After almost three years of global pandemic travel restrictions, I was lucky to be the first Misean Cara staff member to visit project teams again. In July, I left my desk behind to fully immerse myself in the fascinating projects some of our members are implementing in Peru and Colombia. Across both countries, it was inspiring to see how the project teams adapted to the additional challenges during the COVID-19 pandemic.
In Peru, schools remained closed for two years, preventing students from having access to quality education. Misean Cara-funded projects found creative solutions to tackling both the immediate educational needs and the secondary consequences of the lockdown, such as emotional well-being and family support.

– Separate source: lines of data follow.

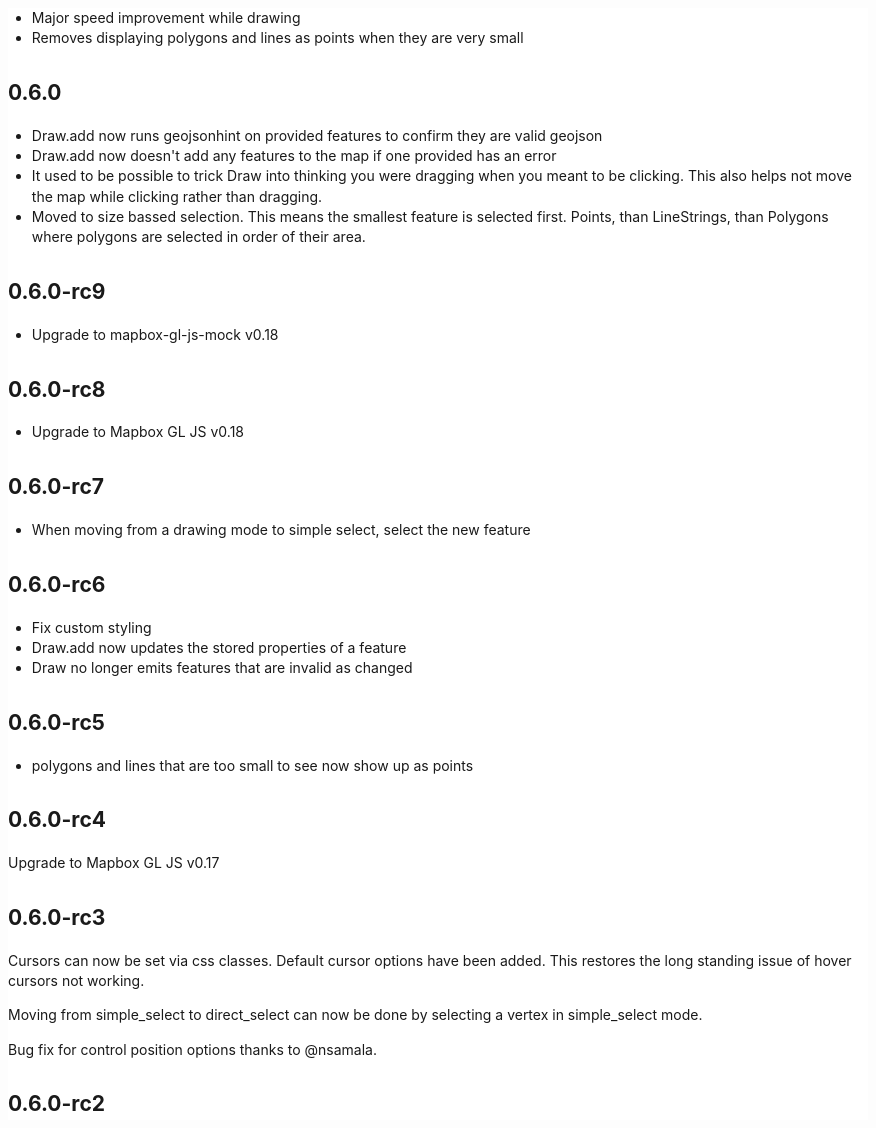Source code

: * Major speed improvement while drawing
* Removes displaying polygons and lines as points when they are very small

## 0.6.0

* Draw.add now runs geojsonhint on provided features to confirm they are valid geojson
* Draw.add now doesn't add any features to the map if one provided has an error
* It used to be possible to trick Draw into thinking you were dragging when you meant to be clicking. This also helps not move the map while clicking rather than dragging.
* Moved to size bassed selection. This means the smallest feature is selected first. Points, than LineStrings, than Polygons where polygons are selected in order of their area.

## 0.6.0-rc9

* Upgrade to mapbox-gl-js-mock v0.18

## 0.6.0-rc8

* Upgrade to Mapbox GL JS v0.18

## 0.6.0-rc7

* When moving from a drawing mode to simple select, select the new feature

## 0.6.0-rc6

* Fix custom styling
* Draw.add now updates the stored properties of a feature
* Draw no longer emits features that are invalid as changed

## 0.6.0-rc5

* polygons and lines that are too small to see now show up as points

## 0.6.0-rc4

Upgrade to Mapbox GL JS v0.17

## 0.6.0-rc3

Cursors can now be set via css classes. Default cursor options have been added. This restores the long standing issue of hover cursors not working.

Moving from simple_select to direct_select can now be done by selecting a vertex in simple_select mode.

Bug fix for control position options thanks to @nsamala.

## 0.6.0-rc2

In many disadvantaged neighbourhoods of Colombia, children face additional challenges: gang violence, drug trafficking and organised crime. To support students in their education, while also ensuring they have a safe space after school, different projects provide after-school and weekend activities that allow children to be just that – happy children.
But it was not only children that faced increased challenges during the pandemic. With many people in Peru and Colombia engaging in informal labour, families often lost most or all of their income during lockdowns and curfews. Women and young adults are the most vulnerable to these economic shocks. On my visit, I learned about some of the creative ways project teams found to support women and youth in income-generating activities.
My visit to these projects was hugely inspiring and I returned to Dublin with a suitcase full of new ideas and touching personal stories from project participants. At the end of my trip, I also had the privilege to meet representatives of all Misean Cara-funded projects in Colombia during a Members’ Meeting in Cali. The highlight of the meeting was the participation of the Irish Ambassador to Colombia, Her Excellency Fiona Nic Dhonnacha.